6.12. Azure - Creating a storage account - Not validated options
After having checked everything, create your storage account. It might take a while before the deployment has been completed. If successful, you will see the screen below. Click the 'Go to resource' button to enter your new storage account. That's all there is to it. Great job!

Uploading Files to our Azure Storage Account

In your resource, you will be bombarded with options, most of which you might never use. What we do want is to store files, for which we have to create a container. In Azure, they are used to organize and store unstructured data. When we upload our files into our storage account, they will be placed in a container of our choice. Our files will be stored as so called blobs (Binary Large Objects). Our files' content and format are preserved exactly as they were, but they are now managed as blobs within Azure's infrastructure. If we were to download them to our computer, they would be downloaded in their original file format. Each container can hold an unlimited number of blobs, but the names of the blobs within a container must be unique. To use an analogy: if a storage account is like a hard drive, a container is like a top-level folder on that drive, and a blob is like an individual file within that folder.

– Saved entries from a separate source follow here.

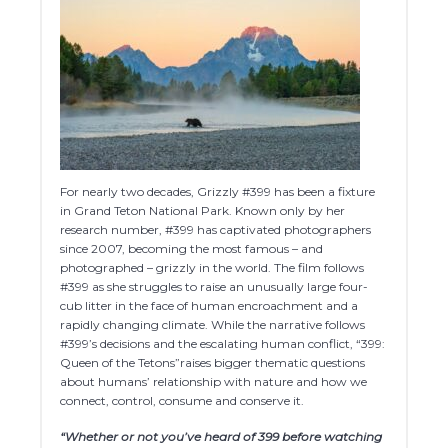
For nearly two decades, Grizzly #399 has been a fixture
in Grand Teton National Park. Known only by her
research number, #399 has captivated photographers
since 2007, becoming the most famous – and
photographed – grizzly in the world. The film follows
#399 as she struggles to raise an unusually large four-
cub litter in the face of human encroachment and a
rapidly changing climate. While the narrative follows
#399’s decisions and the escalating human conflict, “399:
Queen of the Tetons”raises bigger thematic questions
about humans’ relationship with nature and how we
connect, control, consume and conserve it.
“Whether or not you’ve heard of 399 before watching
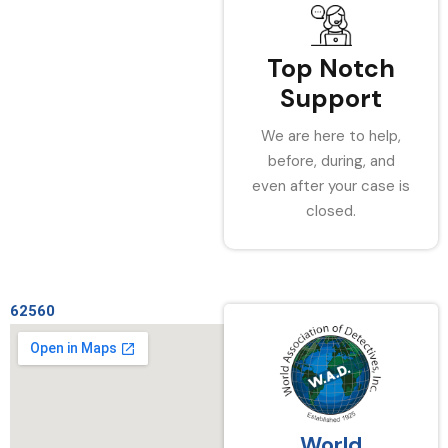
Top Notch
Support
We are here to help,
before, during, and
even after your case is
closed.
62560
World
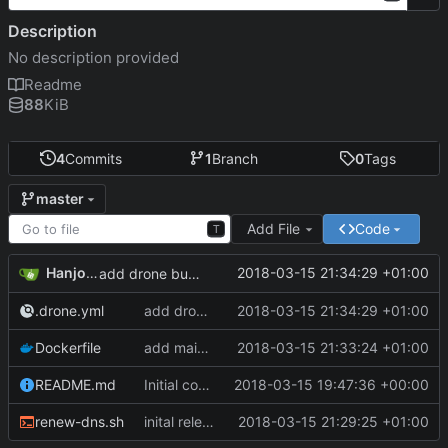
Description
No description provided
Readme
88
KiB
4
Commits
1
Branch
0
Tags
master
Add File
Code
T
Hanjo Meinhardt
2018-03-15 21:34:29 +01:00
add drone build file
.drone.yml
add drone build file
2018-03-15 21:34:29 +01:00
Dockerfile
add maintainer meta
2018-03-15 21:33:24 +01:00
README.md
Initial commit
2018-03-15 19:47:36 +00:00
renew-dns.sh
inital release of dockerized curl command to update duckdns entry
2018-03-15 21:29:25 +01:00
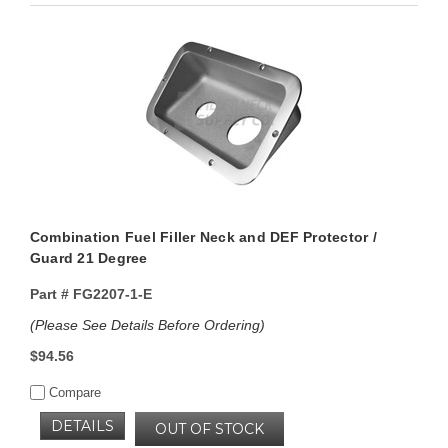
Combination Fuel Filler Neck and DEF Protector /
Guard 21 Degree
Part #
FG2207-1-E
(Please See Details Before Ordering)
$94.56
Compare
DETAILS
OUT OF STOCK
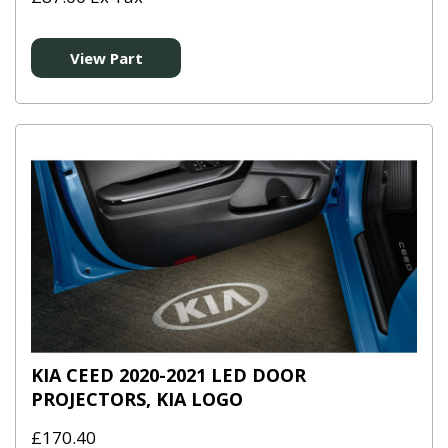
View Part
KIA CEED 2020-2021 LED DOOR
PROJECTORS, KIA LOGO
£170.40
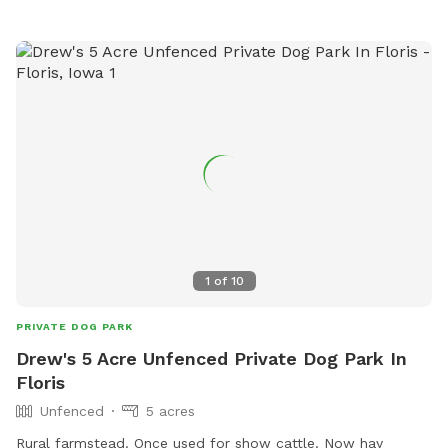
1
of
10
PRIVATE DOG PARK
Drew's 5 Acre Unfenced Private Dog Park In
Floris
Unfenced
5 acres
Rural farmstead. Once used for show cattle. Now hay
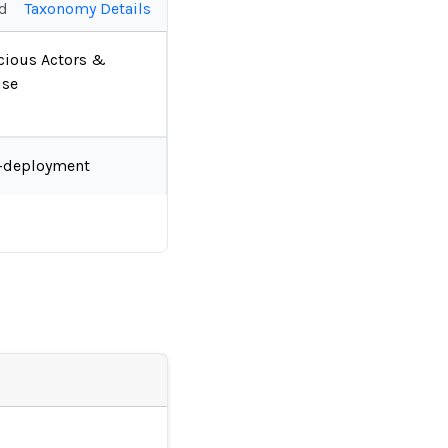
ed
Taxonomy Details
cious Actors &
se
-deployment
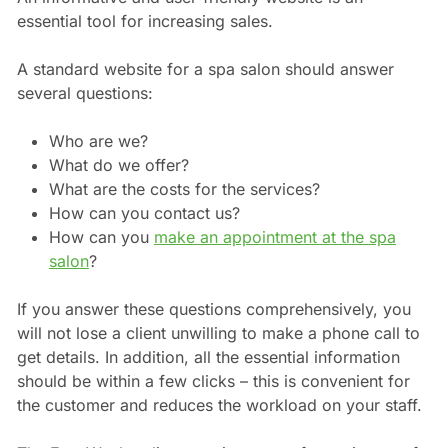
essential tool for increasing sales.
A standard website for a spa salon should answer
several questions:
Who are we?
What do we offer?
What are the costs for the services?
How can you contact us?
How can you
make an appointment at the spa
salon
?
If you answer these questions comprehensively, you
will not lose a client unwilling to make a phone call to
get details. In addition, all the essential information
should be within a few clicks – this is convenient for
the customer and reduces the workload on your staff.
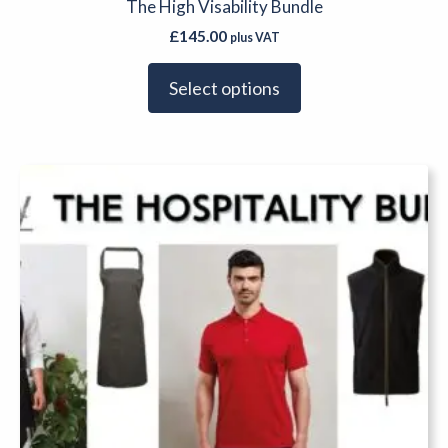
The High Visability Bundle
£
145.00
plus VAT
Select options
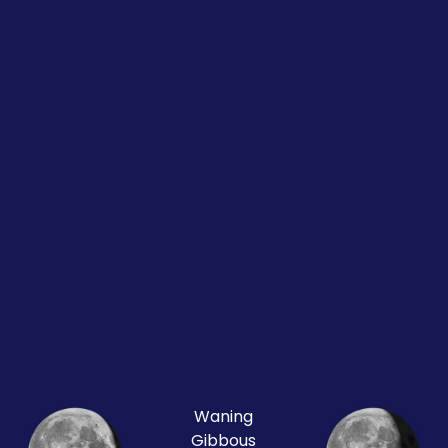
Waning
Gibbous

To create a container, click on Containers in the sidebar to the left, and click on the '+ Container' button.
Azure for beginners - How to create an Azure Storage Account - 4. Create container
You will need to name your new container, after which you will need to click on the 'Create' button.
Azure for beginners - How to create an Azure Storage Account - 4.1. Container name new
If you have been successful in creating a new container, it will show up in the container overview. To see the contents of your container, click on it.
Azure for beginners - How to create an Azure Storage Account - 5. Your new container showing
In the top left corner we can see that we are now in our new container. We will now upload some files. In our case, we will upload the famous Northwind dataset (in CSV format), which is freely available on Kaggle.com. Click on the Upload button.
Azure for beginners - How to create an Azure Storage Account - 8. Upload files
A new screen will slide in. To upload our files, we can simply drag and drop them into the newly appeared field, or we can browse to the location of these files on our computer by clicking 'Browse for files'. When you have done so, click the blue 'Upload' button.
Azure for beginners - How to create an Azure Storage Account - 9. Upload files drop
Our new files will now be visible in the overview. With that, we have come to the end of this part of the Azure for Beginners guide.